Le grand écrivain israélien AvrahamB. Yehoshua a reçu le prix Médicis étranger pour son ouvrage “rétrospective”. Un livre à lire.
“Rétrospective” est un roman de près de 500 pages qui prend comme fil conducteur la réalisation d’un film. Il met en scène un célèbre réalisateur israélien, Yaïr Mozes, âgé de 70 ans, avec un scénariste, une actrice et un directeur de la photographie.
Une conscience toujours en éveil. Un arbitre dont les avis pèsent lourd aux yeux de l’opinion internationale. Un romancier de haut vol qui, dans ses livres, prend ses distances avec ses engagements politiques pour devenir un musicien de l’intime, un symphoniste du monde intérieur.
Avec Avraham B. Yehoshua, on touche le coeur même de la littérature israélienne : aux côtés d’Amos Oz et de David Grossman, l’auteur de Rétrospective a su, face à la confusion de son époque, préserver la part du rêve, attiser le feu sacré et porter l’écriture à son incandescence pour qu’elle soit un flambeau d’espérance.
C’est dans une Jérusalem encore presque céleste qu’est né Yehoshua, en 1936, au sein d’une famille séfarade. Comme Rivline, le héros de La Mariée libérée, son père appartenait au petit cercle des orientalistes de la ville, des humanistes venus des quatre coins de l’Europe. Ce qu’ils voulaient, c’était connaître en profondeur leurs voisins arabes, les comprendre à travers leur patrimoine culturel afin de vivre en harmonie avec eux. “Mon père a consacré une douzaine d’ouvrages à Jérusalem. Bien que je n’y réside plus, elle est toujours présente dans mes romans et c’est sans doute dans cette ville que je puise l’énergie de mon écriture”, raconte Yehoshua, qui vit aujourd’hui à Haïfa entre mer et montagne, dans une maison où son épouse psychanalyste a longtemps reçu ses patients et où il écrit chaque matin sans craindre d’être dérangé. “Je ne m’isole jamais pour travailler, dit-il, je maintiens une vie de famille normale avec mes enfants et mes petits-enfants.

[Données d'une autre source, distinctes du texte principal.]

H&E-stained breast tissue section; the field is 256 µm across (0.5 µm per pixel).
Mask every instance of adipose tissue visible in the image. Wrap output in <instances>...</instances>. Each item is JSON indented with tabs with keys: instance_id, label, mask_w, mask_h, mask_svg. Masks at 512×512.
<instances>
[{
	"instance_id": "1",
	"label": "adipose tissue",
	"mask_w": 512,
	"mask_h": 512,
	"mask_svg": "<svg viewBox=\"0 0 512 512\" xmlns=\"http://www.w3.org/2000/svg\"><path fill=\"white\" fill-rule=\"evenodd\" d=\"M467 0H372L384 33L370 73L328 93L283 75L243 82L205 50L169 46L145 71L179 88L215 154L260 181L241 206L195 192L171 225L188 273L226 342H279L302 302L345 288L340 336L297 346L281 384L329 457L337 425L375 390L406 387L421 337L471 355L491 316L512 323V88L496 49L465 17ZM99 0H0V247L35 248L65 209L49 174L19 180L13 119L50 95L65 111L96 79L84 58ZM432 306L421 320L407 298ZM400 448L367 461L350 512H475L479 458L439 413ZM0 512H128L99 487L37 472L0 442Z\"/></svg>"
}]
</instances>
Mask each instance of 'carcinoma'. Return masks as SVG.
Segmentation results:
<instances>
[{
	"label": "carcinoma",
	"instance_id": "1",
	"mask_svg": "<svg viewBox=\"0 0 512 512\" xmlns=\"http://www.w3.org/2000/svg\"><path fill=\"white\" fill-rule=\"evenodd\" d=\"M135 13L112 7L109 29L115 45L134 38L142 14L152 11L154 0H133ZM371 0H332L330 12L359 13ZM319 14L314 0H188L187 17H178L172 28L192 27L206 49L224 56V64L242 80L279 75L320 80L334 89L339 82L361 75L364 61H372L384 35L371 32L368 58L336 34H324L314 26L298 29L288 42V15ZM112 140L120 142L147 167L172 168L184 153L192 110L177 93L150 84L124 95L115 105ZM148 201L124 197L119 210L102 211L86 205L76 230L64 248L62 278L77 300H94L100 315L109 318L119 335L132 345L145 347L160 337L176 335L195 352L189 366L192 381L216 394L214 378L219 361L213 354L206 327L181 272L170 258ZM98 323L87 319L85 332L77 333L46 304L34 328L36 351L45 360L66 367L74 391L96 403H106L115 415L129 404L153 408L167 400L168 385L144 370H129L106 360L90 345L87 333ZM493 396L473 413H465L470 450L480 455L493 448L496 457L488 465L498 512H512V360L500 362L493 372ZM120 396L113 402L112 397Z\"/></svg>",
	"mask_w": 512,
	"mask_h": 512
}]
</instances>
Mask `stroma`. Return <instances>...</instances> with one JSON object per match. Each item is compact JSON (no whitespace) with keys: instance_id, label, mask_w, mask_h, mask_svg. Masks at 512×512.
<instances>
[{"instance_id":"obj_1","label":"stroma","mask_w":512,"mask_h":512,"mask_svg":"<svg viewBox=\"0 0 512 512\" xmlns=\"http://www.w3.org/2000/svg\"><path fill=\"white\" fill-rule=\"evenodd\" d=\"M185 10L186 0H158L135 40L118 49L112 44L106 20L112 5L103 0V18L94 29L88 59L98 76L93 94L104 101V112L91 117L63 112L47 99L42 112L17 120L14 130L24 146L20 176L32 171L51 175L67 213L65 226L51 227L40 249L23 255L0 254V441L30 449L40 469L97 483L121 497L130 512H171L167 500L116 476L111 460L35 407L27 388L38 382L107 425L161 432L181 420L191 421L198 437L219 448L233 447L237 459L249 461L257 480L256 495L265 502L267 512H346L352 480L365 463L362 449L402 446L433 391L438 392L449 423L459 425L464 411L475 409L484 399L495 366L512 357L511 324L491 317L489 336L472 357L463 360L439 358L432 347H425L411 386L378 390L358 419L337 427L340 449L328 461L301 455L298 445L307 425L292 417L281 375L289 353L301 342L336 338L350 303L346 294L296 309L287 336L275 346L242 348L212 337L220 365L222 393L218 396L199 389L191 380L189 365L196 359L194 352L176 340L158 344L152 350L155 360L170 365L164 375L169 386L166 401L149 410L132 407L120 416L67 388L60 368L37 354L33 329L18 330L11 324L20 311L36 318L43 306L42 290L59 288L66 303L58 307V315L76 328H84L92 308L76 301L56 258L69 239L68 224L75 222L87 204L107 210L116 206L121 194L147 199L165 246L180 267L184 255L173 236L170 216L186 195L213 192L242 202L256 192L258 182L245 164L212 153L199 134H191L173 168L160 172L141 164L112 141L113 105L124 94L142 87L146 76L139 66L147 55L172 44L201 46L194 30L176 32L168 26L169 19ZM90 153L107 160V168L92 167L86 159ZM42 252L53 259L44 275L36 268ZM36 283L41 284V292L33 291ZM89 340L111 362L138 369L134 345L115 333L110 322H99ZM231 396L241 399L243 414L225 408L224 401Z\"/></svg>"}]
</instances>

L’écriture est une occupation comme une autre, elle n’est pas prioritaire si d’autres obligations s’imposent.”
Yehoshua a commencé à écrire des nouvelles et des pièces de théâtre pendant son service militaire mais ce n’est qu’après un long séjour à Paris – entre 1963 et 1967 – qu’il s’est frotté au roman, alors qu’il enseignait à l’université de Haïfa. Son oeuvre ? Une dizaine de titres qui forment une tapisserie subtile où le motif intime se mêle constamment à l’Histoire, où les questions existentielles et éthiques sont toujours très concrètement enracinées dans le contexte politique pour montrer comment trois décennies de guerre ont bouleversé la vie spirituelle, les émotions et les amours des Israéliens. “Avec tous ces conflits, notre littérature a gagné beaucoup de vitalité. Le plus important, pour nous, c’est d’analyser les rapports humains et le devenir des sentiments dans un pays livré à la peur et à l’instabilité”, explique Yehoshua, qui écrit “pour ouvrir les coeurs”, en repoussant constamment “la tentation du désespoir”. Et au détour de Rétrospective, il donne une autre clé de son travail : “Par l’art, nos faiblesses et nos humiliations se transforment en beauté.”
De roman en roman, l’inspiration de Yehoshua n’a cessé de se renouveler. Dans L’Amant, il décrit Israël au lendemain de la guerre des Six Jours et montre qu’un abîme s’est creusé dans un pays désormais écartelé entre religion et laïcité. Dans Monsieur Mani, il remonte l’arbre généalogique d’une famille dont le destin est confronté aux dates cruciales de l’histoire juive, depuis 1848 jusqu’à la guerre du Liban. Dans L’Année des cinq saisons, il met en scène un Séfarade oriental tenté par l’Occident, et peu à peu décapité de son identité. Dans La Mariée libérée, il braque son zoom sur une mosaïque sociale complexe où se croisent des Juifs, des Palestiniens et des Arabes d’Israël qui se cramponnent à la même utopie – celle d’une fraternité retrouvée. Et dans Le Responsable des ressources humaines, il mêle le polar et la parabole politique pour raconter – lors d’un attentat suicide à Jérusalem – la mort tragique d’une femme dont personne ne vient réclamer le corps, comme si elle n’avait plus de filiation dans une société orpheline de ses espérances.